Karadzic denies war crimes charges

7:16 am on 17 October 2012

Former Bosnian Serb leader Radovan Karadzic has told a court he should be rewarded for doing everything possible to avoid war, not accused of war crimes.

Mr Karadzic has denied charges of war crimes at his trial in The Hague and told judges he was a "tolerant" man who had sought peace in Bosnia.

He is defending himself against 10 charges of genocide, war crimes and crimes against humanity during the war in the 1990s. One charge relates to a massacre by Bosnian Serb troops at Srebrenica in July 1995.

Police arrested Mr Karadzic in 2008 on a bus in Belgrade after he had been on the run for almost 13 years.

The 67-year-old went on trial at the International Criminal Tribunal for the former Yugoslavia in October 2009.

The single genocide charge against him relates to the deaths of more than 7,000 Bosniak (Bosnian Muslim) men and boys in Srebrenica in 1995. It was the worst atrocity in Europe since the end of World War II, the BBC reports.

He is also being prosecuted over the 44-month siege of Sarajevo, in which more than 12,000 civilians died.

Mr Karadzic began his defence on Tuesday by saying he should have been rewarded for all the good things he did over the period, and that he had succeeded in reducing the suffering of people.

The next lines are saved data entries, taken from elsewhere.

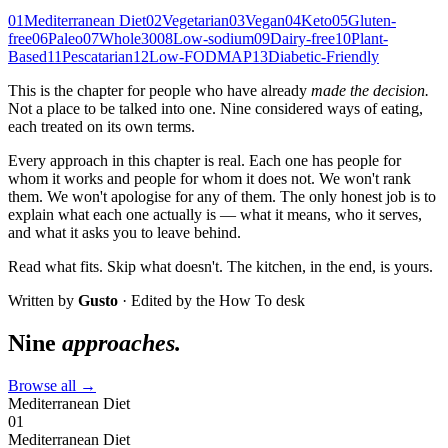
01
Mediterranean Diet
02
Vegetarian
03
Vegan
04
Keto
05
Gluten-
free
06
Paleo
07
Whole30
08
Low-sodium
09
Dairy-free
10
Plant-
Based
11
Pescatarian
12
Low-FODMAP
13
Diabetic-Friendly
This is the chapter for people who have already
made the decision.
Not a place to be talked into one. Nine considered ways of eating,
each treated on its own terms.
Every approach in this chapter is real. Each one has people for
whom it works and people for whom it does not. We won't rank
them. We won't apologise for any of them. The only honest job is to
explain what each one actually is — what it means, who it serves,
and what it asks you to leave behind.
Read what fits. Skip what doesn't. The kitchen, in the end, is yours.
Written by
Gusto
· Edited by the How To desk
Nine
approaches.
Browse all →
Mediterranean Diet
01
Mediterranean Diet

He said the number of victims of the war was up to four times less than that quoted in in the media, and that he had stopped the Bosnian Serb army many times when it had been close to victory.

He said he had sought peace agreements, applied humanitarian measures and honoured international law.

"As time passes this truth will be stronger and stronger, and the accusations and the propaganda, the lies and hatred, will get weaker and weaker,"

In June this year, Mr Karadzic had one charge of genocide - related to the forcible expulsion of hundreds of thousands of non-Serbs from towns and villages in Bosnia - dismissed. However, he failed in his attempt to have the other charges against him dropped.

Mr Karadzic has claimed that he did not know what was taking place on the ground.

Former Bosnian Serb army commander Ratko Mladic is also on trial at The Hague.